韓国の鳥嶺古道を歩き終えた。朝鮮通信使はさらに釜山まで歩き、そこから船に乗って日本に向かった。その船が最初に着いたのが対馬だった。
朝鮮通信使といったとき、江戸時代に日本にやってきた12回を指すことが多い。両国の政情が安定し、日本の将軍を表敬訪問するという本来の形が整ったからだろうか。
■朝鮮通信使しか通れなかった道、滋賀県に残る朝鮮街道を歩いてみる
江戸幕府は成立してしばらくすると鎖国政策に傾いていく。しかしそこから朝鮮と琉球ははずされる。国交を保つのだ。そして朝鮮通信使を受け入れる事業の大筋は江戸幕府が担った。幕府は特定の藩が独自に朝鮮とかかわることを嫌った。そのなかで力をつけていくことを警戒したためといわれる。
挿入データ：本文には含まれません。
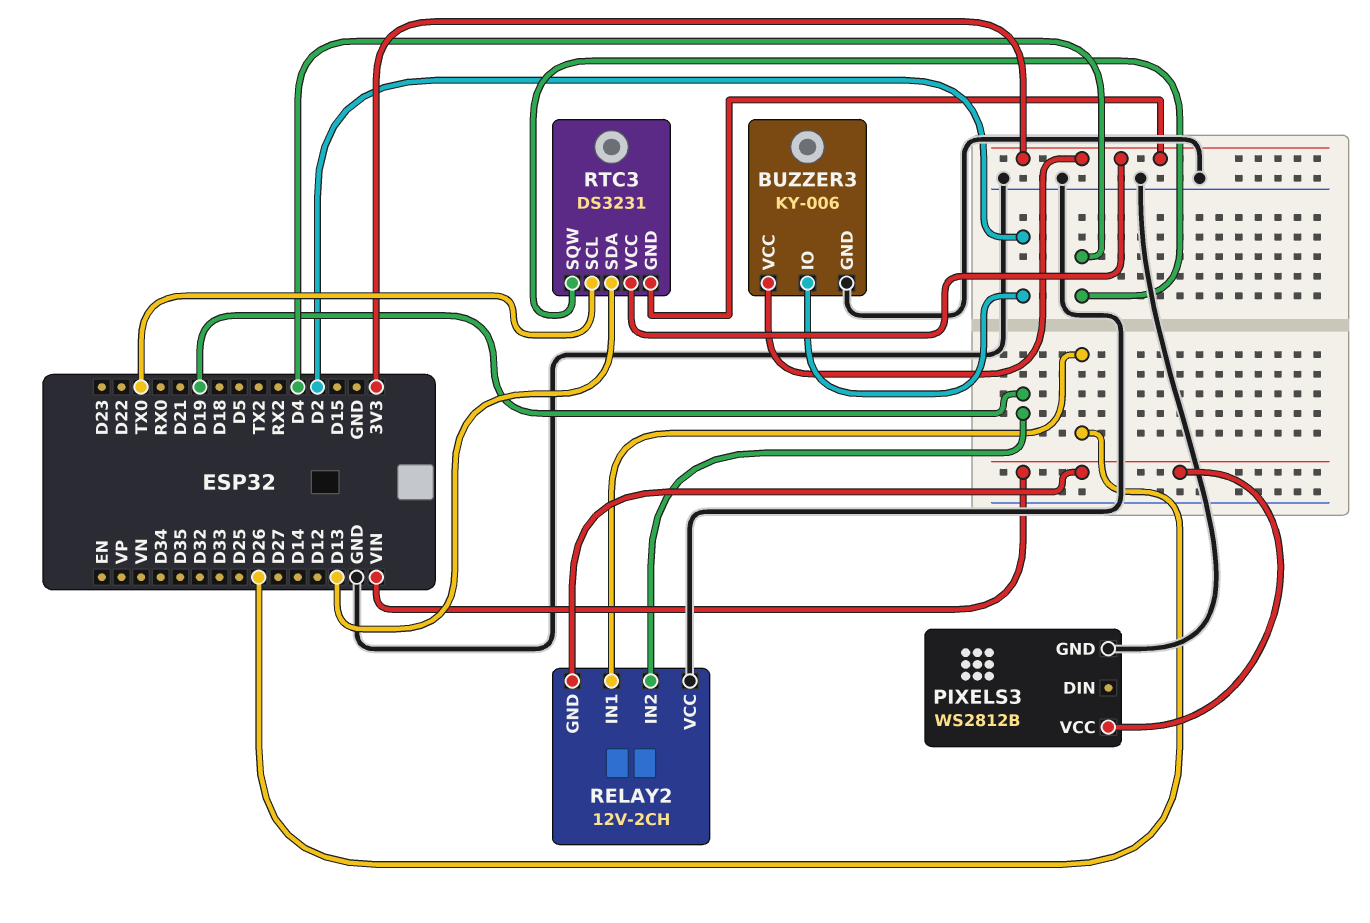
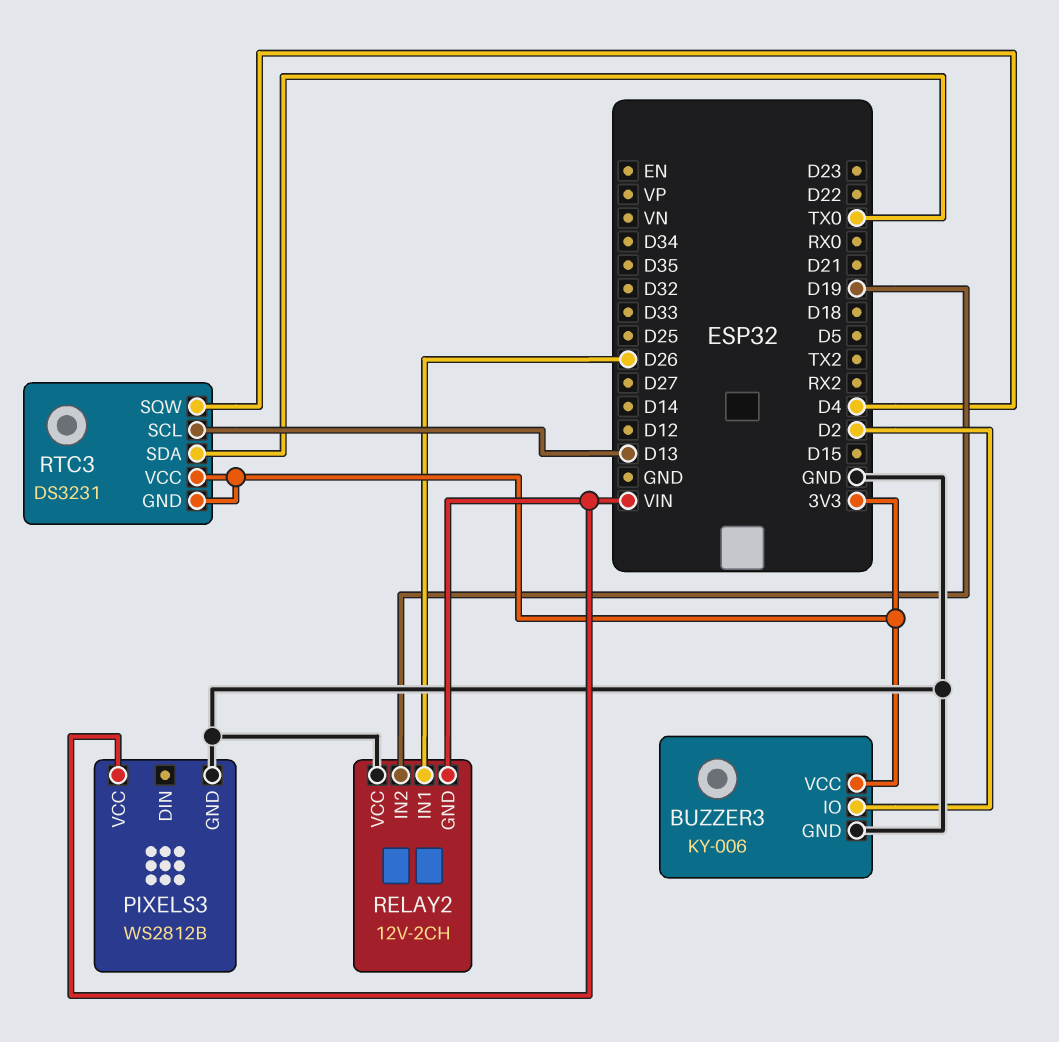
RTC3 pin SCL: TX0 -> D13
RTC3 pin SDA: D13 -> TX0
幕府と朝鮮との交渉役は対馬藩だった。まず幕府が対馬藩を通して書状を送るところからはじまった。幕府は新しい将軍になったことを伝え、朝鮮側は「じゃあ、行ってあげるか」と応ずる。両国の面子を保つためのやりとりだった。
対馬藩は朝鮮通信使に対し、案内役や警護兵、約1500人をつけ、大阪に向かって瀬戸内海を進むことになる。大阪から淀川を遡り、伏見から京都へ。そこから歩いて江戸に向かった。
幕府は朝鮮通信使を手厚く受け入れた。500人にもなる団体の宿泊施設は寺しかなかった。そこで食事も出すのだが、肉食系の朝鮮族に精進料理というわけにはいかない。幕府の指示で裏口から肉類を搬入したという。
幕府の朝鮮通信使への接待のひとつが道だった。朝鮮通信使しか通ることができない道を用意したのだ。それが朝鮮人街道だった。鳥嶺古道を歩いた流れで、この古道も歩いてみることにした。
朝鮮人街道は、滋賀県の野洲から琵琶湖の東側を進み、彦根までの41.2キロの道だった。
東海道線の野洲駅で降り、線路を越えて旧中山道の方向に向かう。このあたりの中山道は新道と旧道があった。新道が多くの車が通る中山道である。旧道は昔からの道で、道幅も広くない。朝鮮人街道は、その旧道からさらに分岐する道だった。
しばらく進むと、野洲小学校に出た。少し先を見ると道路の修復工事をしている場所があった。
「あのあたり?」
そこは道の分岐点だった。標識が出ていた。右側が旧中山道。左側が朝鮮人街道。標識では旧中山道を中山道として書かれていたが。
周辺は住宅街である。そのなかにのびる朝鮮人街道を歩きはじめた。